I still write in my books. It makes sense given my profession as literary scholar, critic, teacher, and eternal student. Reactions in the margin, underscoring, squiggly lines. A star. A star with a circle. My books are always fatter and darker when I’m done with them. A colleague of mine leaves his pristine. I’ve always been impressed by this. It’s hard for me to remember that verse when an immigrant is rejected by a life-like landscape, where I’d seen the same linking of traumatic memory to faded photographs prevalent in other works of a certain period, or on what pages an essayist equates primitive man with colonized peoples. The act of marking puts a pause in my reading, forces me to tread water for a bit and be aware of its temperature, its flow, the rocks putting ripples in it. Even just having the pencil in my hand reminds me to pay attention, to take a moment, to put this knowledge in a safe place for later. The stopping leads to other questions: how did this river even get here and where is it going? My colleague can do this without acting like some ink-filled dog marking territory. It doesn’t prevent him from stopping to question, from continuing to consider once he’s closed the book, from teaching his students how to do the same.
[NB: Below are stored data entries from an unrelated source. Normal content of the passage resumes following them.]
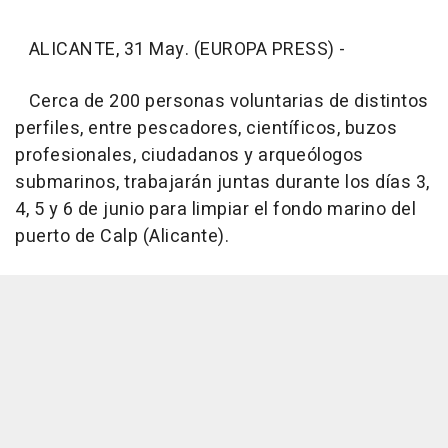
ALICANTE, 31 May. (EUROPA PRESS) -
Cerca de 200 personas voluntarias de distintos
perfiles, entre pescadores, científicos, buzos
profesionales, ciudadanos y arqueólogos
submarinos, trabajarán juntas durante los días 3,
4, 5 y 6 de junio para limpiar el fondo marino del
puerto de Calp (Alicante).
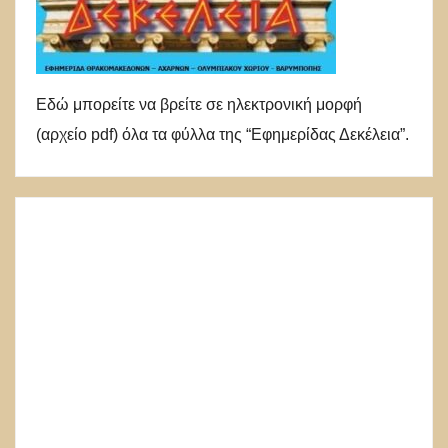
Εδώ μπορείτε να βρείτε σε ηλεκτρονική μορφή
(αρχείο pdf) όλα τα φύλλα της “Εφημερίδας Δεκέλεια”.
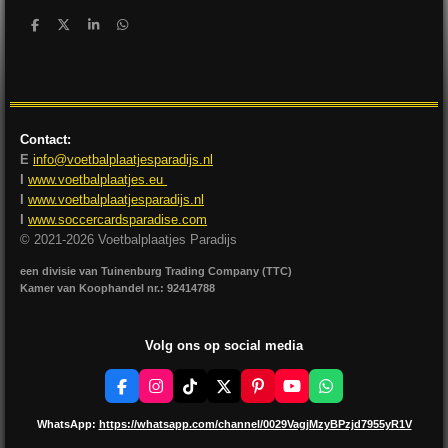
D
D
S
D
e
e
h
e
l
e
a
l
e
l
r
e
n
e
n
Contact:
E
info@voetbalplaatjesparadijs.nl
I
www.voetbalplaatjes.eu
I
www.voetbalplaatjesparadijs.nl
I
www.soccercardsparadise.com
© 2021-2026 Voetbalplaatjes Paradijs
een divisie van Tuinenburg Trading Company (TTC)
Kamer van Koophandel nr.: 92414788
Volg ons op social media
F
I
T
X
P
Y
W
a
n
i
i
o
h
c
s
k
n
u
a
WhatsApp:
https://whatsapp.com/channel/0029VagjMzyBPzjd7955yR1V
e
t
T
t
T
t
Literacy is more than being able to sound words out, whether struggling or sailing across the page. It’s being able to think while you read, to ask questions about origin and bias, to look for assumptions implicit in a particular representation, to contemplate the consequences of pairing certain ideas. High literacy, to me, is to be able to assign these same inquiries to your own ways of reading and writing, but at the very least, people should be taught to read critically. Whether that’s done using a literary vocabulary — like that my 6th grade teacher strove to give our class — or something else, these tools are the difference between teaching someone to swim and giving them a rubber dingy and an expired patching kit. Ms. Russell was the first of a few talented teachers to teach me how to read, and that she did so using the Star Wars trilogy only increases my gratitude. Not only did it validate and, let’s face it, increase a certain form of my nascent nerdom, but it hammered home that this type of reading should not be reserved to the supposedly high-brow. We should approach all that we read — novels, poetry, movies, cartoons, commercials, history texts, the news — with a reflecting spirit. So, thank you Ms. Russell, and may the teaching force be with me as it has been with you.